Re: BETTER than the SUPER BOWL (MacRae vs. Conrad)
Ed Conrad (edconrad@sunlink.net)
Wed, 08 Jan 1997 14:13:37 GMT
On Tue, 07 Jan 1997 10:21:08 -0600, macrae@geo.ucalgary.ca wrote:
Ed Conrad had written:
>>By insisting they are NOT petrified bone, you are not only challenging
>>but also belittling the expertise and integrity of Jeremy Dahl, a bone
>>expert at Yerkes Regional Primate Research Center, who -- in writing
>>and bearing his signature -- stated that one of my specimens he had
>>examined IS petrified bone.
>
>I do not really care what Dahl *says*, I care about the
>data he looked at and his reasoning, which you have never provided
>in detail. I am not belittling Dahl anyway.
>Your letter from Dahl was far less than a glowing
>endorsement, and was simply quoting your identification in order to
>refer to your specimens, in the same way that I refer to your
>specimens as "Carboniferous human bones" all the time.

-- Your instructions --
According to the exchange about petrified bone above, where is Jeremy Dahl a bone expert?

-- Information shown --
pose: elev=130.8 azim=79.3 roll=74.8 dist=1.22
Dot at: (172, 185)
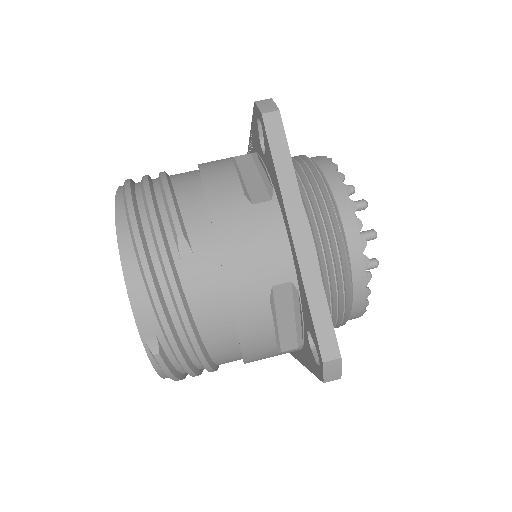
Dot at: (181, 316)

-- Exercise response --
Yerkes Regional Primate Research Center